Other wines of note include the delicious Stoan, a high end blend of 65% Chardonnay, 25% Sauvignon Blanc and 10% Pinot Bianco and Gewürtztraminer, a wonderfully rich wine with good mouth feel; Moriz, a Pinot Bianco with great suppleness and richness; Loam, a surprisingly full-bodied, fruit driven blend of Cabernet Franc, Cabernet Sauvignon and Merlot; Pepi, a slightly saline, fruit-driven Sauvignon Blanc, and some delicious Pinot Noir, including the Maglen Pinot Noir Riserva 2014.
If you reckon that looks like an uncharacteristic list of wines for an Italian winery, you’d be right. As I discovered Cantina Tramin – like most other wineries in Alto Adige – is as atypically Italian as it is possible to get.
My sense of displacement at the silver mine continued throughout my stay in Trentino Alto Adige/Sud Tirol, when I had to keep reminding myself that I was in Italy at all. This is a region where most of the signposts are in German first (and Italian second, if at all) and where most restaurants/hotels and indeed individuals that you meet have names that reflect the region’s Germanic heritage (for centuries prior to 1919, this whole area was part of Austria as part of the Austro-Hungarian empire; even today, 70% of locals speak German as their first language).
The food – hearty, generally very high quality with lots of distinct local flourishes – and local customs reinforce the sense that you are travelling in a German and not an Italian region, as of course do the wine varieties.
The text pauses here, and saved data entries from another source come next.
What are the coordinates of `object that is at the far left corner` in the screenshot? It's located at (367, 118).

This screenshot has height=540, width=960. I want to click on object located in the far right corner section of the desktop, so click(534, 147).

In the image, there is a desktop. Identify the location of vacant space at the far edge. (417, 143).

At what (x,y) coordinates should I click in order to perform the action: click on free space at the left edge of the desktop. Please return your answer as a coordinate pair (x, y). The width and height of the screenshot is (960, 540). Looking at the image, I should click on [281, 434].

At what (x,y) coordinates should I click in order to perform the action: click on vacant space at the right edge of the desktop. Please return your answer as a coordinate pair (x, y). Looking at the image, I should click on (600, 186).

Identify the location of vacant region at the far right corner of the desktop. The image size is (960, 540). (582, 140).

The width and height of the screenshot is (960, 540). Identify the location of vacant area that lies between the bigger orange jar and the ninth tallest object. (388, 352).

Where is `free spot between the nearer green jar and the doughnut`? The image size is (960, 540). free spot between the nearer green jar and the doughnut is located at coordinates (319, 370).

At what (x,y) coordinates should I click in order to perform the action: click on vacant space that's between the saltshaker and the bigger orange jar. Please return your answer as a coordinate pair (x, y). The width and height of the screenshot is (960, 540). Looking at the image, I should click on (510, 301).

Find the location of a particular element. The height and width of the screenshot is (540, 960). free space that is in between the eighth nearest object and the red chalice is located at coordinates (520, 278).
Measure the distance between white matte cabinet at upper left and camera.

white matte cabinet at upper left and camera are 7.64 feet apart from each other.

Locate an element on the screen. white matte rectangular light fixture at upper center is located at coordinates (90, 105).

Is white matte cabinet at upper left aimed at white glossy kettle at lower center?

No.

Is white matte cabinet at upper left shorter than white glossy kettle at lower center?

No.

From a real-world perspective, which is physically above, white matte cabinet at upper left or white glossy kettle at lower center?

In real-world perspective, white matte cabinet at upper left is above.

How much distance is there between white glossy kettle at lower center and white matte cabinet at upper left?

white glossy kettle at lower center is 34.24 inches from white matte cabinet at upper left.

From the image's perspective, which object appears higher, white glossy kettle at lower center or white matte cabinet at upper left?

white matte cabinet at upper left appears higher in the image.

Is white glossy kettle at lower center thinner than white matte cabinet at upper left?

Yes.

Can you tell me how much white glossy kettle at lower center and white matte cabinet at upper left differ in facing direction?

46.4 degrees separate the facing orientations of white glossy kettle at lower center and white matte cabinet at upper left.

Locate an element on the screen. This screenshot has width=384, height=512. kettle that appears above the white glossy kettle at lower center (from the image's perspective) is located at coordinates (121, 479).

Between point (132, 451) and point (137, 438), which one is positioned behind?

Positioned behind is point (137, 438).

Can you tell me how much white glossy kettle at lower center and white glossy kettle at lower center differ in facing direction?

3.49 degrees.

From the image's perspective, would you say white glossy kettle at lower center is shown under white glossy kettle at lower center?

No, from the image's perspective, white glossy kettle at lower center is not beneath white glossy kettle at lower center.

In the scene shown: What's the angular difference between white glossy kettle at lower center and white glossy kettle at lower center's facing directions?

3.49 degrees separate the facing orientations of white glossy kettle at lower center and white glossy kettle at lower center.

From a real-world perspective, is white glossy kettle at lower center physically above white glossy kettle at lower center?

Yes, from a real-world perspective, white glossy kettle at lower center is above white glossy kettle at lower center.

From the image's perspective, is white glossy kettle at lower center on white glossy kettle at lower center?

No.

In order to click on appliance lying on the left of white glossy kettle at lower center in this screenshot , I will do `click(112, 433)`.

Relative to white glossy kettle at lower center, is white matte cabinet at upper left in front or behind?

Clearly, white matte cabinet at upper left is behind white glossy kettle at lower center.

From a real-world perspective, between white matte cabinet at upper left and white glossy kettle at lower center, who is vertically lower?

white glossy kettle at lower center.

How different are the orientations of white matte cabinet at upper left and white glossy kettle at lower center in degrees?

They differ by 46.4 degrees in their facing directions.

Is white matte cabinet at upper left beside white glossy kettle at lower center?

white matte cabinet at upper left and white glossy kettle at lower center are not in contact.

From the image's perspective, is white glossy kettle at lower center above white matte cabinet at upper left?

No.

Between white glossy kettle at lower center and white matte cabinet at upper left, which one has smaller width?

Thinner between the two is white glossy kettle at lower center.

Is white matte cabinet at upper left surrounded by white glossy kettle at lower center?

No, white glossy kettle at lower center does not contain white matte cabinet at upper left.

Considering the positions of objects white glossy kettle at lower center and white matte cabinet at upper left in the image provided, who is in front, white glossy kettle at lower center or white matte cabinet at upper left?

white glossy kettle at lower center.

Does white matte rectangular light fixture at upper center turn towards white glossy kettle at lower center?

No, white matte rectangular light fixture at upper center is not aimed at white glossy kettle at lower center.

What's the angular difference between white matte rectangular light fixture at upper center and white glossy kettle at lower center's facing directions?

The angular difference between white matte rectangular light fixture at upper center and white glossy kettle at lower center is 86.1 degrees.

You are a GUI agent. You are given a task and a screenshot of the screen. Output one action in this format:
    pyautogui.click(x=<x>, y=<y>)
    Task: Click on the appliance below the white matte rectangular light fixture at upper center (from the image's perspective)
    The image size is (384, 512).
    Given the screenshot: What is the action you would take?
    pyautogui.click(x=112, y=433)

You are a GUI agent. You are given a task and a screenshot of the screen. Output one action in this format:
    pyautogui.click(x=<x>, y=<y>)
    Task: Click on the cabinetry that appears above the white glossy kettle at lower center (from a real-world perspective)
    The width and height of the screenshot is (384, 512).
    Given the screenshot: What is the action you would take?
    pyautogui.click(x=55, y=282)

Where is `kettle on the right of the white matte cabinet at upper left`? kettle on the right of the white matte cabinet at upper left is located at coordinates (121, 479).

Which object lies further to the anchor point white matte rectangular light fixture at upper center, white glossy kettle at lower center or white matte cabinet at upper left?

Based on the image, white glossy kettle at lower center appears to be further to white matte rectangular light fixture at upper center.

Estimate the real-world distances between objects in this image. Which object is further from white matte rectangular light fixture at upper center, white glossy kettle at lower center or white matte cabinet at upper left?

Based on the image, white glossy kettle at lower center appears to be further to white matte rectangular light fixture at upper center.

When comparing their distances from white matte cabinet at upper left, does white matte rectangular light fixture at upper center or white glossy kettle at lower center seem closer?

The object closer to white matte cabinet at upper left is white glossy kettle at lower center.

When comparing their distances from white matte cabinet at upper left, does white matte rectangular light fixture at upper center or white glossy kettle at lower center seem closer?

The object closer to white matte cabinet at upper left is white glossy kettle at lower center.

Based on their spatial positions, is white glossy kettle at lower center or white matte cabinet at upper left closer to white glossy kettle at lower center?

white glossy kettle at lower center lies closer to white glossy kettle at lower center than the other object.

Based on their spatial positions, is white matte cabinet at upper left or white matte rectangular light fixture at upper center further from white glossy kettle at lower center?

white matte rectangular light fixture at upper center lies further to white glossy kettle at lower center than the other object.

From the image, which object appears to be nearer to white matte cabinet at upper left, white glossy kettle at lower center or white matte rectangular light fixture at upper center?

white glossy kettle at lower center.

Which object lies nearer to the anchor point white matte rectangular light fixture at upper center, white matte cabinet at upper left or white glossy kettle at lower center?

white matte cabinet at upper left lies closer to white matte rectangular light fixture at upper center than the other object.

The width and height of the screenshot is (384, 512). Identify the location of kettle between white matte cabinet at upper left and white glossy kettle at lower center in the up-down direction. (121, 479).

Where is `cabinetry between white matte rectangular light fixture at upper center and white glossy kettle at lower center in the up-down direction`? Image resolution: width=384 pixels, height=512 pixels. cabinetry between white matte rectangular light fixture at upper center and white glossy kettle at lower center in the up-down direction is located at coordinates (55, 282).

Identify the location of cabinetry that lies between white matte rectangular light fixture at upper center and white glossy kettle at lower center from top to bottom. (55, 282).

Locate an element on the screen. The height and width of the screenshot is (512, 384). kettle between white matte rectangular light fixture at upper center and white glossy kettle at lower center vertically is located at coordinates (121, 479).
“Our most important varieties are Gewürtztraminer and for export markets like the US in particular, Pinot Grigio though the variety that most expresses our terroir is, I think, Pinot Bianco. For reds, aside from Pinot Nero, we have Lagrein and Sciava, which although very different from each other are highly expressive and make unique characterful wines,” says Werner Waldboth of the Konsortium Südtiroler Wein/ Consorzio Vini Alto Adige.
For those looking for something different in their wine, this couldn’t be better news.
“This is a multi-faceted region in terms of terroir with cool mountain breezes, lots of sunshine and big diurnal shifts in temperature all bringing wonderful freshness to the wines. British consumers looking for freshness and liveliness will find that Alto Adige ticks most of the boxes,” says Nancy Gilchrist MW.
Most of Cantina Tramin’s wines are available in the UK via HDN Wines.